The angular figures of the spiky script used in the running footers, particularly when paired with the legible old-style body text, make for dismal way-finders, stylistic flair that serves only a whim of the designer. It certainly doesn’t serve the text or the reader. Experienced book designers’ first advice is usually a variation on ‘less is more’. Richard Eckersley, in a contribution to Richard Hendel’s On Book Design put it this way:
Book design is a process so transparent and anonymous that one sometimes wonders whether it exists at all. It’s a negative quantity: a book is well designed to the extent that it is not badly designed.
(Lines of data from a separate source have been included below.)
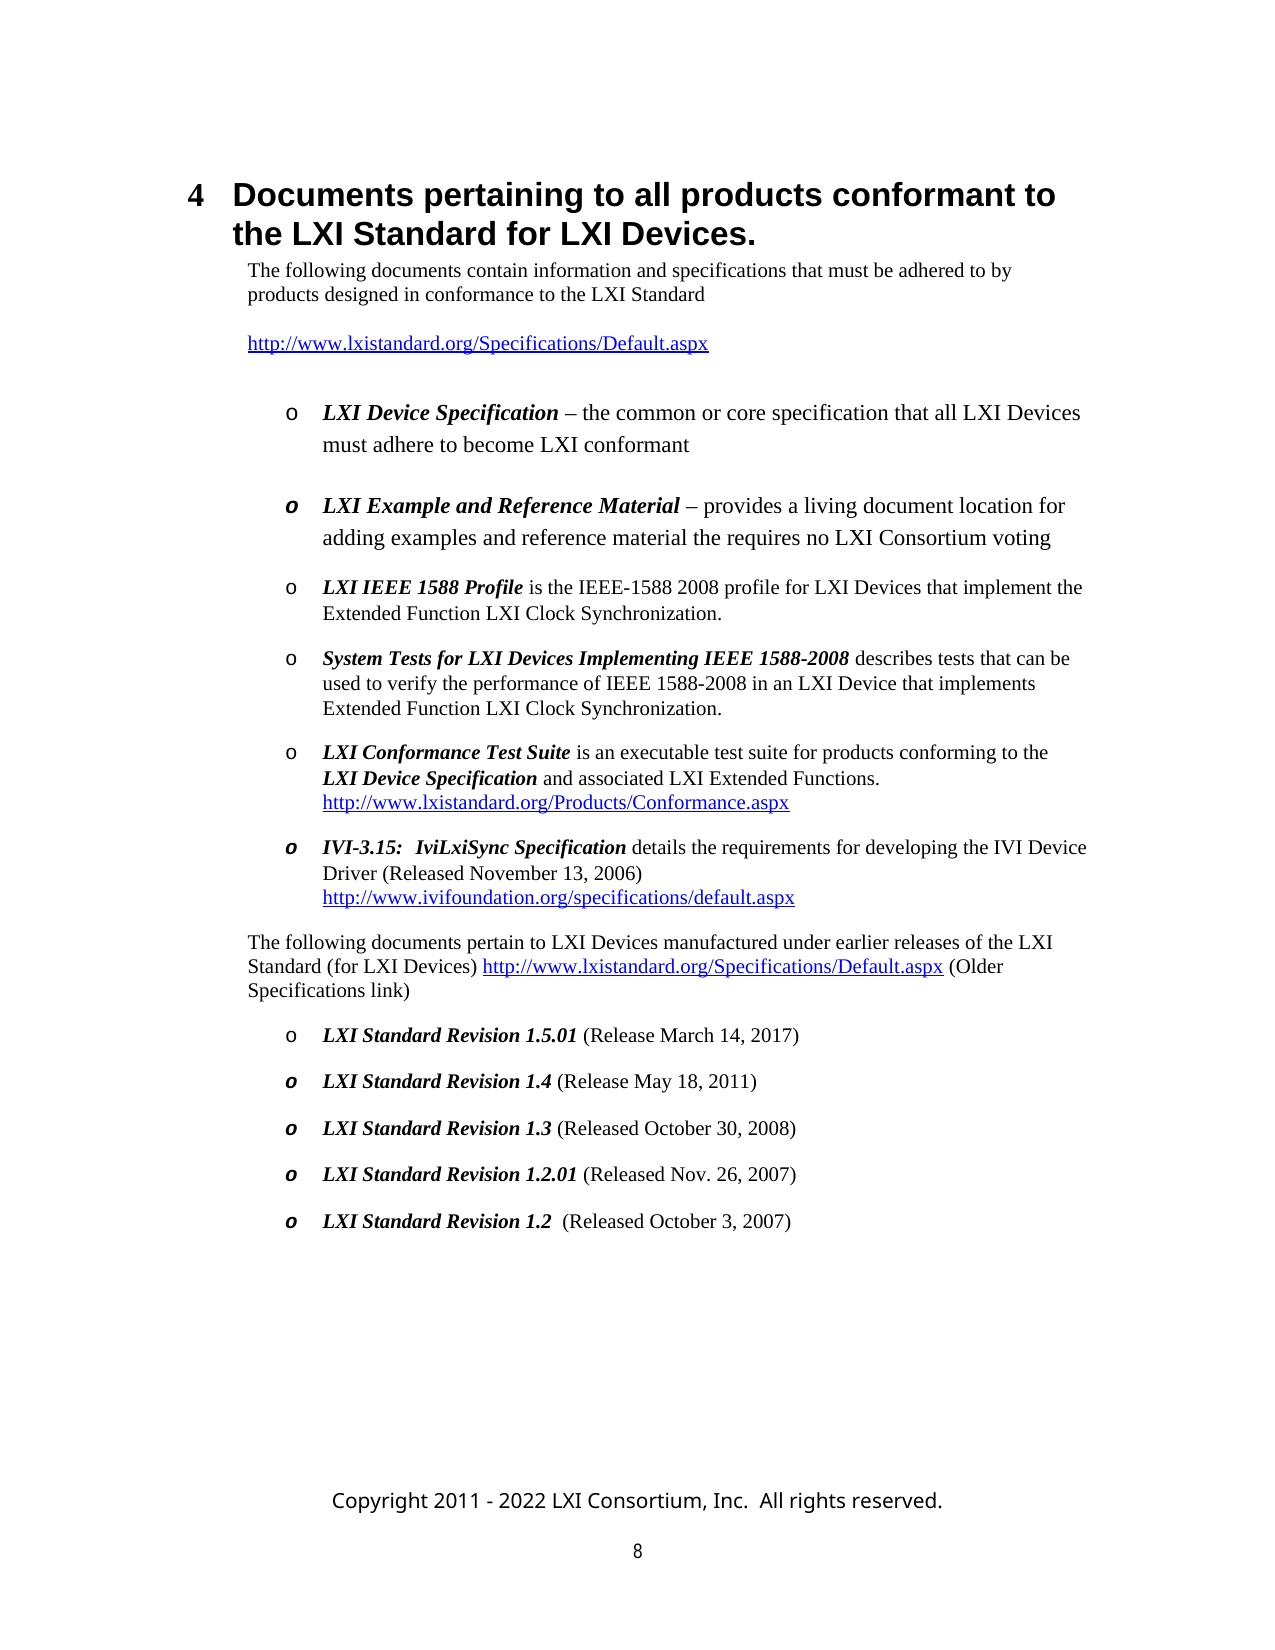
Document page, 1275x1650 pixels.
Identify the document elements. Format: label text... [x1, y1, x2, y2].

subtitle Documents pertaining to all products conformant to the LXI Standard for LXI Devices. [187, 175, 1087, 252]
list LXI Device Specification – the common or core specification that all LXI Devices must adhere to become LXI conformant [285, 399, 1087, 458]
list LXI Example and Reference Material – provides a living document location for adding examples and reference material the requires no LXI Consortium voting [285, 492, 1087, 550]
list LXI Standard Revision 1.4 (Release May 18, 2011) [285, 1069, 1087, 1095]
list System Tests for LXI Devices Implementing IEEE 1588-2008 describes tests that can be used to verify the performance of IEEE 1588-2008 in an LXI Device that implements Extended Function LXI Clock Synchronization. [285, 646, 1087, 719]
text The following documents contain information and specifications that must be adhered to by products designed in conformance to the LXI Standard [247, 258, 1087, 306]
list LXI Standard Revision 1.2.01 (Released Nov. 26, 2007) [285, 1162, 1087, 1188]
text http://www.lxistandard.org/Specifications/Default.aspx [247, 330, 1087, 354]
list IVI-3.15: IviLxiSync Specification details the requirements for developing the IVI Device Driver (Released November 13, 2006) http://www.ivifoundation.org/specifications/default.aspx [285, 835, 1087, 909]
list LXI Standard Revision 1.3 (Released October 30, 2008) [285, 1116, 1087, 1142]
text The following documents pertain to LXI Devices manufactured under earlier releases of the LXI Standard (for LXI Devices) http://www.lxistandard.org/Specifications/Default.aspx (Older Specifications link) [247, 930, 1087, 1002]
list LXI Standard Revision 1.5.01 (Release March 14, 2017) [285, 1023, 1087, 1048]
list LXI Conformance Test Suite is an executable test suite for products conforming to the LXI Device Specification and associated LXI Extended Functions. http://www.lxistandard.org/Products/Conformance.aspx [285, 740, 1087, 814]
list LXI Standard Revision 1.2 (Released October 3, 2007) [285, 1209, 1087, 1235]
list LXI IEEE 1588 Profile is the IEEE-1588 2008 profile for LXI Devices that implement the Extended Function LXI Clock Synchronization. [285, 575, 1087, 625]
¶ Notes. Information about paper shortages and cardboard gluts comes from a recent post on Richard Hollick’s website Making Book, highly recommended for informed commentary on the past, present and future of the book trade. ¶ Sources. ‘George Saunders: “When I get praise, it helps me be a little bit more brave”’ by Paula Cocozza (the Guardian, 18 October 2017); On Book Design by Richard Hendel (Yale, 1998).